By start of 1988, the US was supplying vital intelligence to Iraq. That year a US warship, USS Vincennes, shot down an Iranian airliner with a missile killing 290. Reagan's protestations that it was a mistake - and his award of a medal to its commander - did not play well in Iran. However, chemical warfare, US hostility, and Iranian isolation forced a cease-fire in August 1988.
This was the signal for the Mojahedin, the socialist/Islamist party that had fought the Shah (since 1965) and since its repression by Khomeini had been regrouping, under Masoud Rajavi; first in France, and then under Saddam's protection in Iraq. They took this opportunity to invade the IRI - who dealt with them swiftly and effectively. The was no popular uprising to greet them.

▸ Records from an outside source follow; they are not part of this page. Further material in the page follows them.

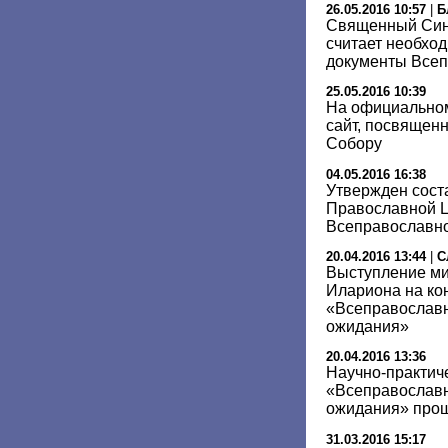
26.05.2016 10:57
|
Б
Священный Син
считает необхо
документы Всеп
25.05.2016 10:39
На официально
сайт, посвящен
Собору
04.05.2016 16:38
Утвержден сост
Православной Ц
Всеправославн
20.04.2016 13:44
|
С
Выступление ми
Илариона на к
«Всеправославн
ожидания»
20.04.2016 13:36
Научно-практич
«Всеправославн
ожидания» прош
31.03.2016 15:17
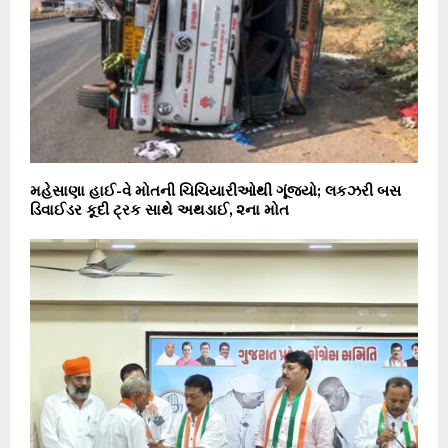
મહેસાણા હાઈ-વે મોતની ચિચિયારીઓથી ગૂંજ્યો; લકઝરી બસ
ડિવાઈડર કૂદી ટ્રક સાથે અથડાઈ, ૨ના મોત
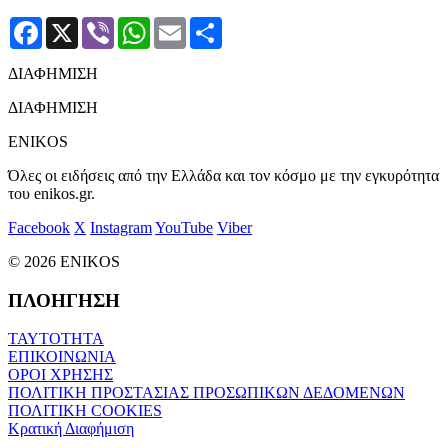
Facebook
X
Viber
WhatsApp
Email
Μοιραστείτε
ΔΙΑΦΗΜΙΣΗ
ΔΙΑΦΗΜΙΣΗ
ENIKOS
Όλες οι ειδήσεις από την Ελλάδα και τον κόσμο με την εγκυρότητα
του enikos.gr.
Facebook
X
Instagram
YouTube
Viber
© 2026 ENIKOS
ΠΛΟΗΓΗΣΗ
ΤΑΥΤΟΤΗΤΑ
ΕΠΙΚΟΙΝΩΝΙΑ
ΟΡΟΙ ΧΡΗΣΗΣ
ΠΟΛΙΤΙΚΗ ΠΡΟΣΤΑΣΙΑΣ ΠΡΟΣΩΠΙΚΩΝ ΔΕΔΟΜΕΝΩΝ
ΠΟΛΙΤΙΚΗ COOKIES
Κρατική Διαφήμιση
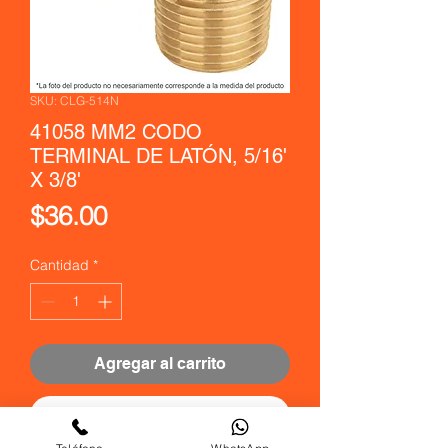
SKU: CLG-514N
41058 MM2 CODO
TERMINAL DE LATÓN, 5/16'
X 3/8'
Precio
$36.00
Cantidad
*
Agregar al carrito
Realizar compra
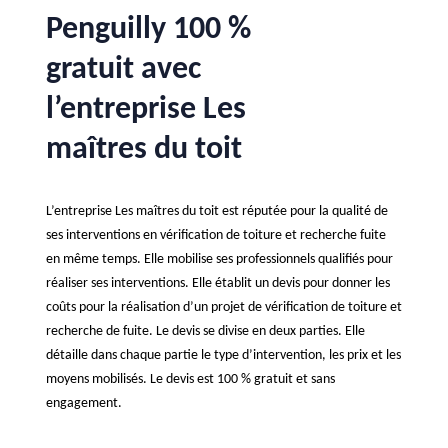
Penguilly 100 %
gratuit avec
l’entreprise Les
maîtres du toit
L’entreprise Les maîtres du toit est réputée pour la qualité de
ses interventions en vérification de toiture et recherche fuite
en même temps. Elle mobilise ses professionnels qualifiés pour
réaliser ses interventions. Elle établit un devis pour donner les
coûts pour la réalisation d’un projet de vérification de toiture et
recherche de fuite. Le devis se divise en deux parties. Elle
détaille dans chaque partie le type d’intervention, les prix et les
moyens mobilisés. Le devis est 100 % gratuit et sans
engagement.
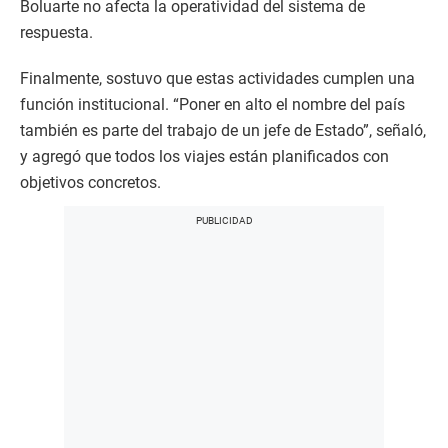
Boluarte no afecta la operatividad del sistema de
respuesta.
Finalmente, sostuvo que estas actividades cumplen una
función institucional. “Poner en alto el nombre del país
también es parte del trabajo de un jefe de Estado”, señaló,
y agregó que todos los viajes están planificados con
objetivos concretos.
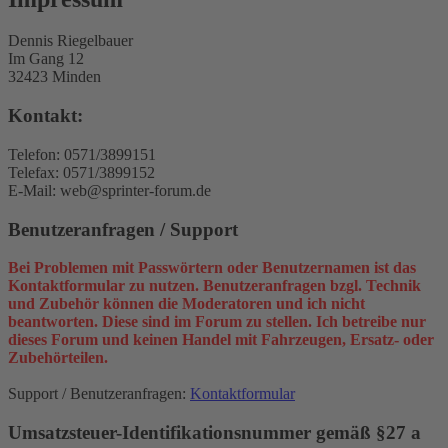
Dennis Riegelbauer
Im Gang 12
32423 Minden
Kontakt:
Telefon: 0571/3899151
Telefax: 0571/3899152
E-Mail: web@sprinter-forum.de
Benutzeranfragen / Support
Bei Problemen mit Passwörtern oder Benutzernamen ist das
Kontaktformular zu nutzen. Benutzeranfragen bzgl. Technik
und Zubehör können die Moderatoren und ich nicht
beantworten. Diese sind im Forum zu stellen. Ich betreibe nur
dieses Forum und keinen Handel mit Fahrzeugen, Ersatz- oder
Zubehörteilen.
Support / Benutzeranfragen:
Kontaktformular
Umsatzsteuer-Identifikationsnummer gemäß §27 a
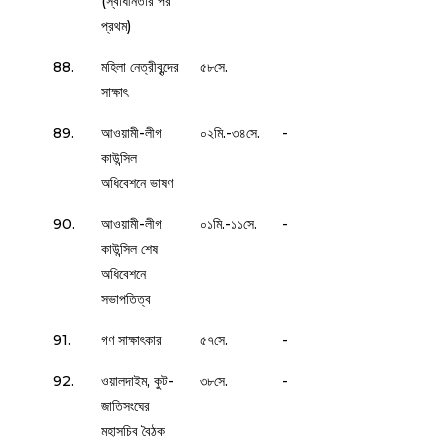
(স্বাধীনতার পর
প্রথম)
88.
মহিলা নেত্রীবৃন্দের
৫৮সে.
সাক্ষাৎ
89.
আওয়ামী-লীগ
০২মি.-৩৪সে.
-
কাউন্সিল
অধিবেশনে ভাষণ
90.
আওয়ামী-লীগ
০১মি.-১১সে.
-
কাউন্সিল শেষ
অধিবেশনে
সভাপতিত্ব
91.
গণ সাক্ষাৎকার
৫৭সে.
-
92.
ওয়ালদাইম, কুট-
৩৮সে.
-
জাতিসংঘের
মহাসচিব বৈঠক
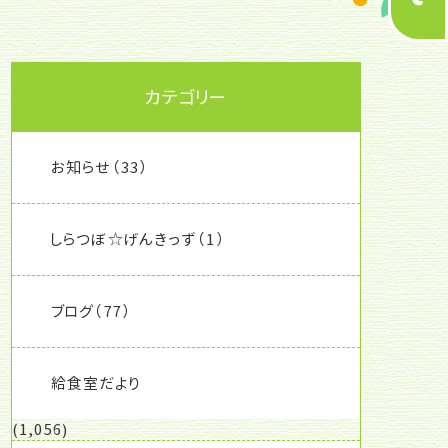
カテゴリー
お知らせ
（33）
しらつぼ☆げんきっず
（1）
ブログ
（77）
給食室だより
(1,056)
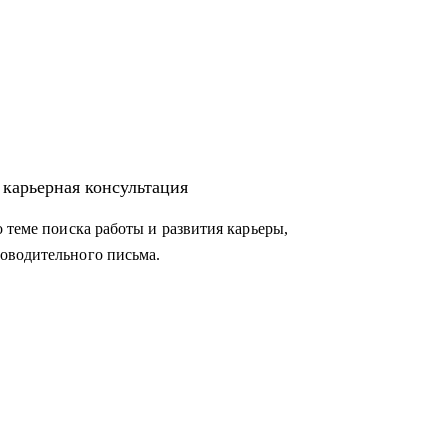
 карьерная консультация
 теме поиска работы и развития карьеры,
оводительного письма.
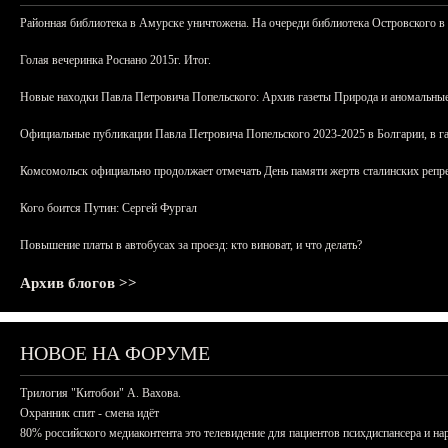
Районная библиотека в Амурске уничтожена. На очереди библиотека Островского в
Голая вечеринка Роснано 2015г. Итог.
Новые находки Павла Петровича Попельского: Архив газеты Природа и аномальные
Официальные публикации Павла Петровича Попельского 2023-2025 в Болгарии, в г
Комсомольск официально продолжает отмечать День памяти жертв сталинских репрес
Кого боится Путин: Сергей Фургал
Повышение платы в автобусах за проезд: кто виноват, и что делать?
Архив блогов >>
НОВОЕ НА ФОРУМЕ
Трилогия "Китобои" А. Вахова.
Охранник спит - смена идёт
80% российского медиаконтента это телевидение для пациентов психдиспансера и на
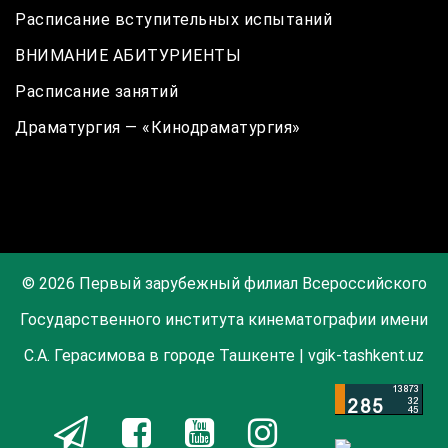
Расписание вступительных испытаний
ВНИМАНИЕ АБИТУРИЕНТЫ
Расписание занятий
Драматургия — «Кинодраматургия»
© 2026 Первый зарубежный филиал Всероссийского
Государственного института кинематографии имени
С.А. Герасимова в городе Ташкенте | vgik-tashkent.uz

The war had killed around 1,000,000 Iranians - renewing the Shi'a sense of martyrdom, going back to Karbala and Najaf (shrines from which they were now cut off by the hostilities), themes which were constantly used to motivate the new generation of martyrs. Alongside the regular army and the Revolutionary Guards there was recruited a third force of volunteers (some just boys) - the Basij. Despite the religious divisions, neither the Shi'a in Iraq nor the Sunni Arabs in Iran turned against their own nations. After eight years and massive casualties with huge damage to infrastructure, both sides ended up exactly as they had been at the start.
The war could not be ended, though, according to Pierre Razoux, until the super-powers had a deal: Russia did not want western-backed Iraq to win, allowing the US to extend its influence in the Gulf. The US did not want Soviet influence over Iran to increase. So Gorbachev and Reagan agreed - Russia would put pressure on Iran to end the war - in return for US support for Soviet withdrawal from Afghanistan (the Soviet-Afghan War lasted from 1979 to 1989, almost synchronous with the Iran/Iraq war).
In June 1989, Ruhollah Khomeini died aged 87 - he'd been in ill-health for some years. His funeral was attended by millions, amid chaotic scenes in which mourners were trampled to death and his coffin destroyed and his shroud torn to pieces by hysterical followers, eager to secure a holy relic. There had to be a second go - this time in a steel coffin. His last year was marked by brutal treatment of political prisoners, thousands of men and women were executed. In February he pronounced his fatwa against the British writer Salman Rushdie, for an alleged blasphemous passage in his novel Midnight's Children. Finally he disinherited his chosen successor, Ayatollah Montazeri, who had criticised him publicly over his executions.
He had not resolved the infighting between the various factions of the IRP.